What you are asked to do. Copy out the data word for word, beginning with the line containing "What is the approximate value of 四月 at 2009?" and continuing to the end of the data, with both ends included. Leave the pictures out.

Material shown.
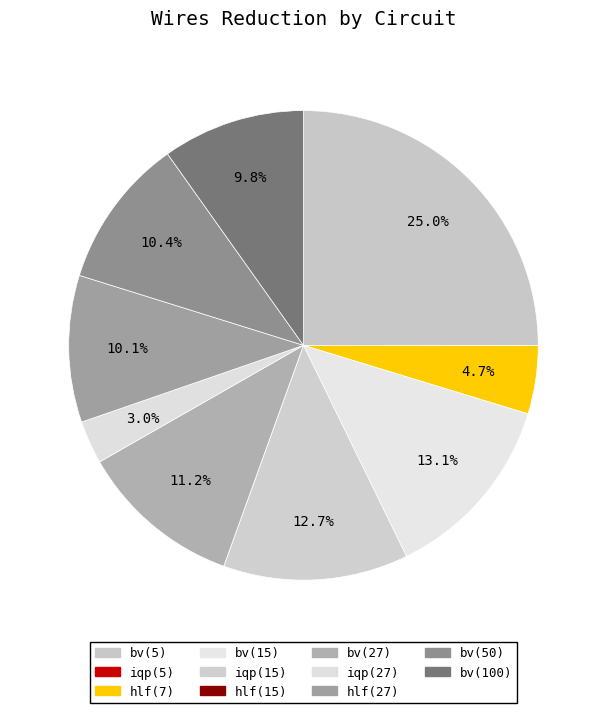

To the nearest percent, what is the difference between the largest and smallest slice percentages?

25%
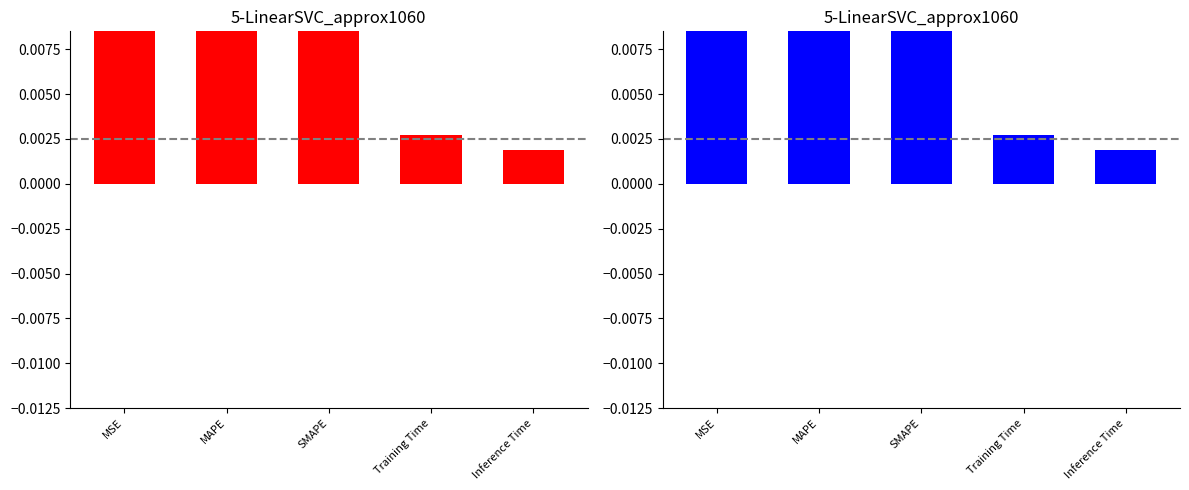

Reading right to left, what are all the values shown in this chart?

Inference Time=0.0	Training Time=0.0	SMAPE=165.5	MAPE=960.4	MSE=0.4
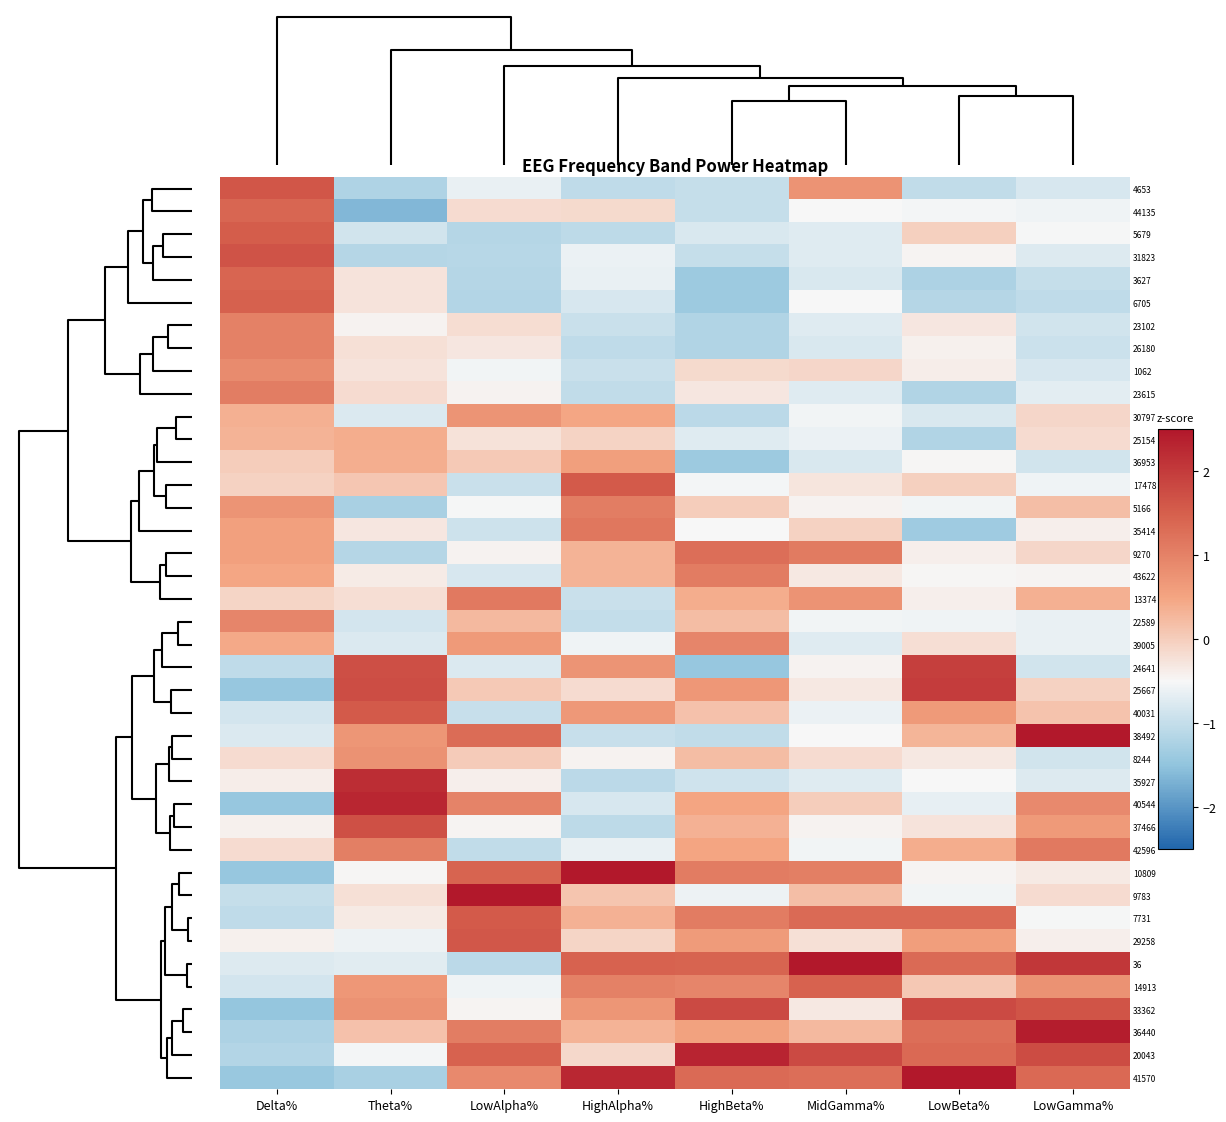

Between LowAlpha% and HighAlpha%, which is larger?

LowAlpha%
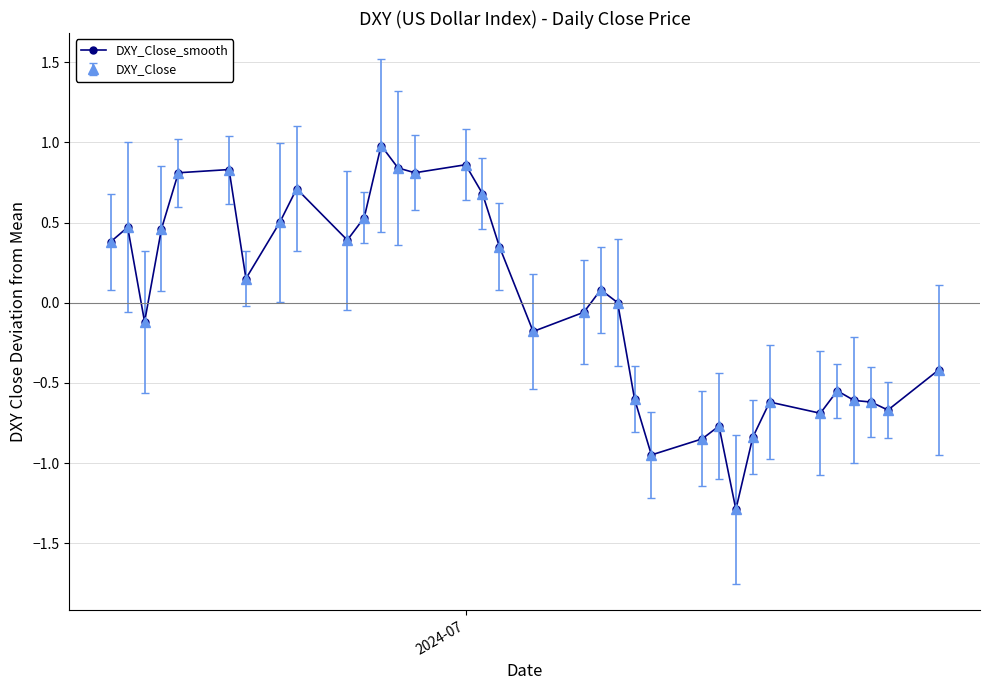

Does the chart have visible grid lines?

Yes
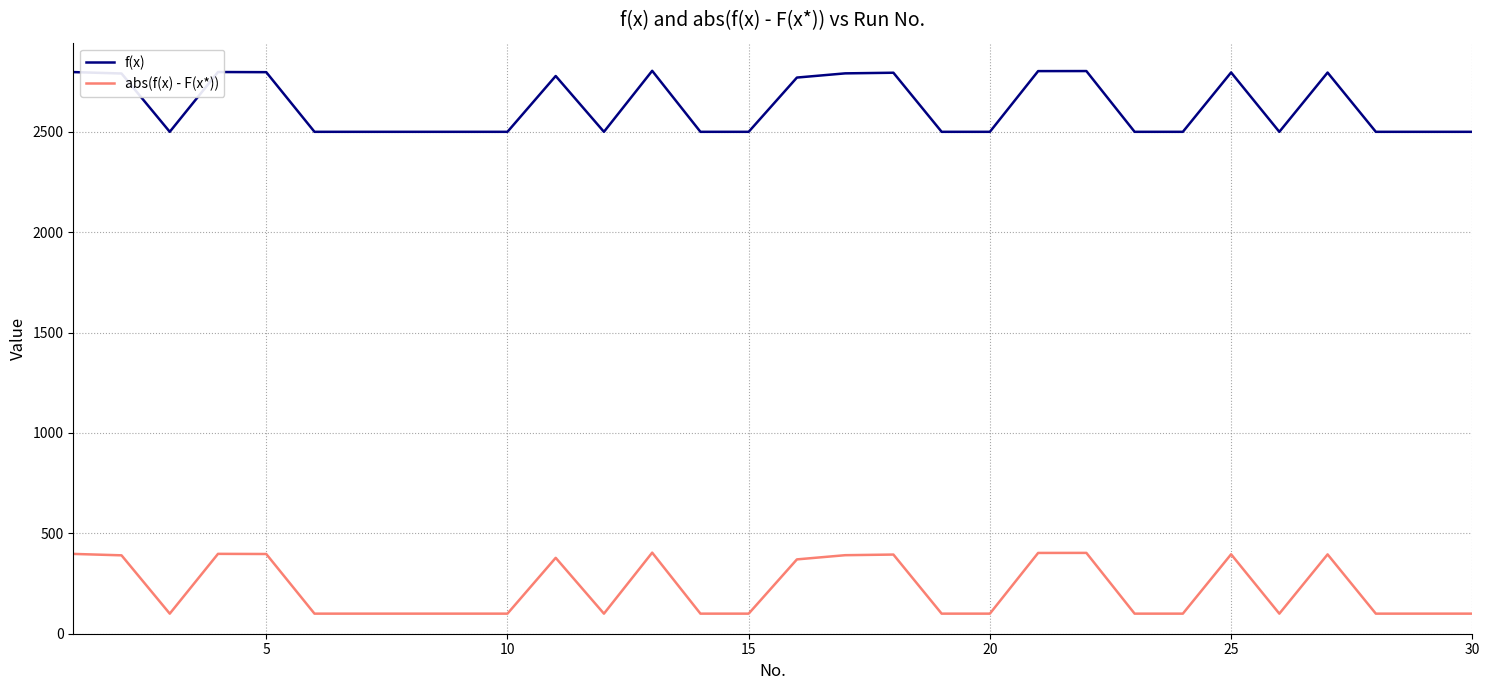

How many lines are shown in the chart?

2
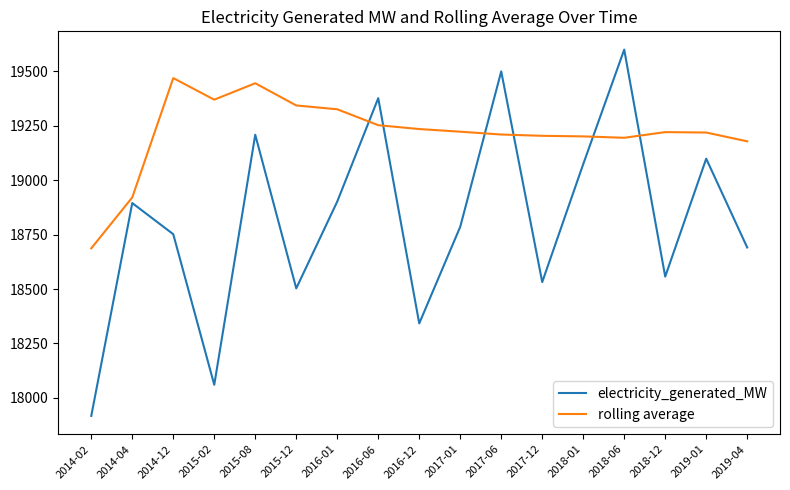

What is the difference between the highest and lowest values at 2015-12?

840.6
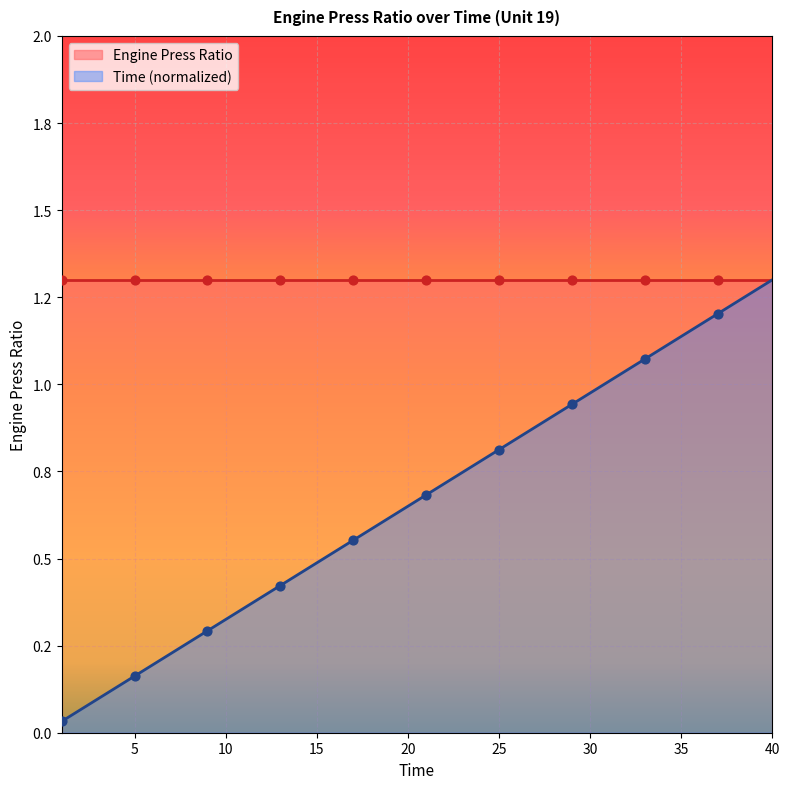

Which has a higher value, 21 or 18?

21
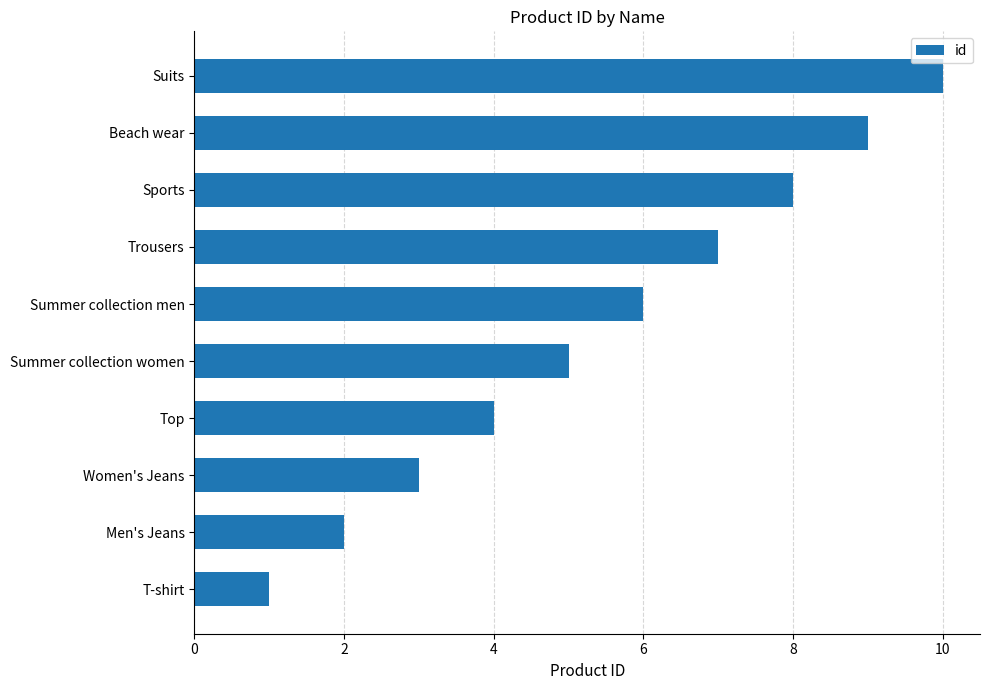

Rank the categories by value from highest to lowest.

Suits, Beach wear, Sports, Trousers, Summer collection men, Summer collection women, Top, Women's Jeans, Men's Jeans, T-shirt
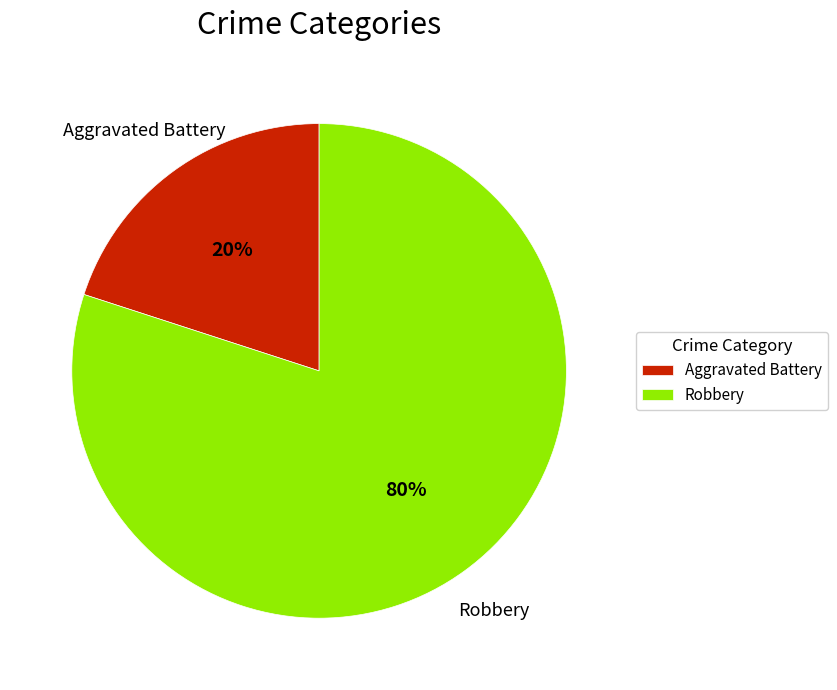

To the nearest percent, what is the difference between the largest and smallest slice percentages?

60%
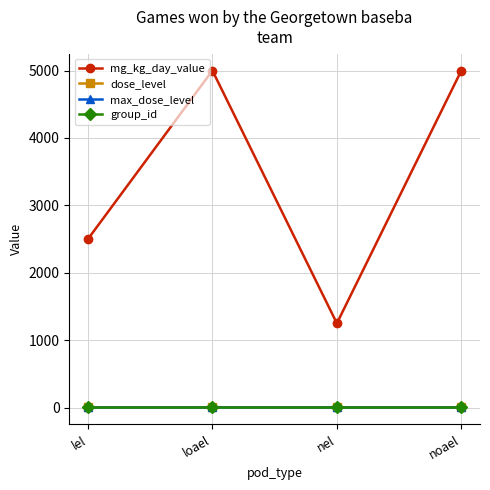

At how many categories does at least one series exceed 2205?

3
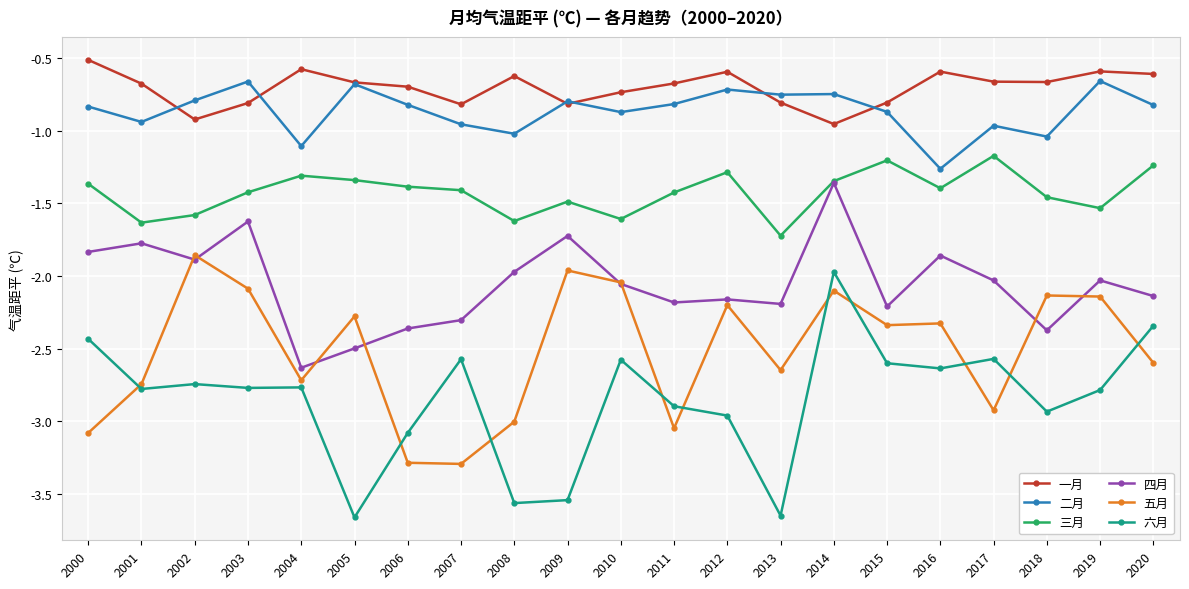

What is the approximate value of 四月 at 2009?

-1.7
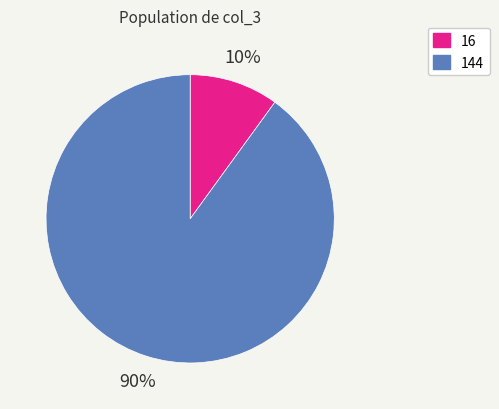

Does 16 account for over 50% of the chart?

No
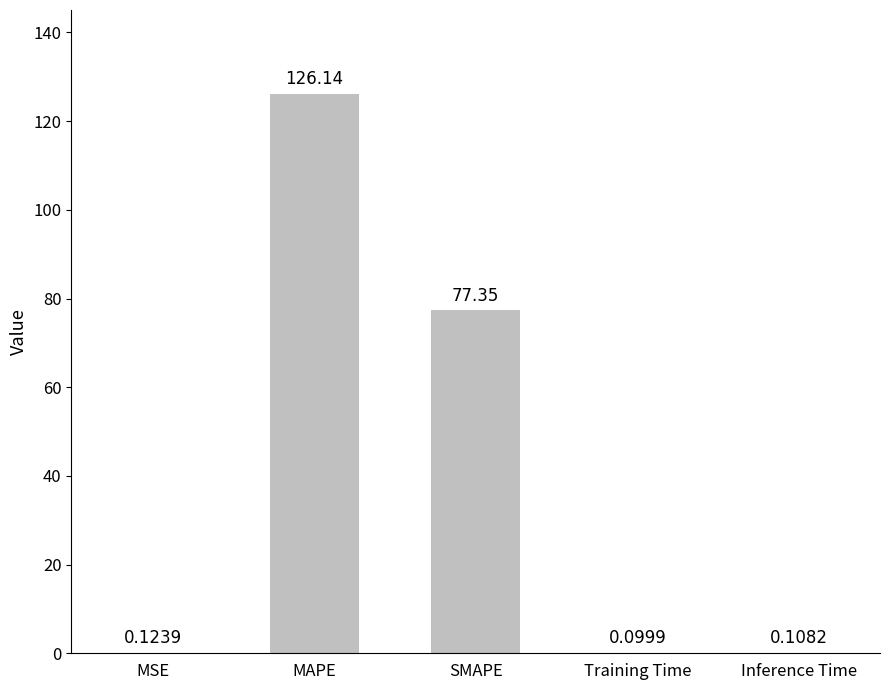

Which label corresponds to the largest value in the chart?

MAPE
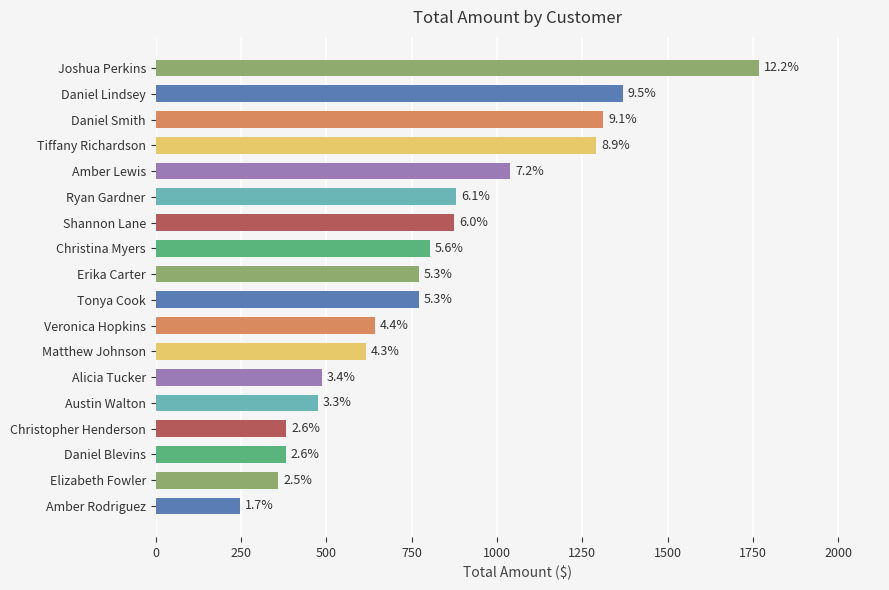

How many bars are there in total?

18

Task solution.
What is the approximate value of 四月 at 2009?

-1.7

Does 16 account for over 50% of the chart?

No

Which label corresponds to the largest value in the chart?

MAPE

How many bars are there in total?

18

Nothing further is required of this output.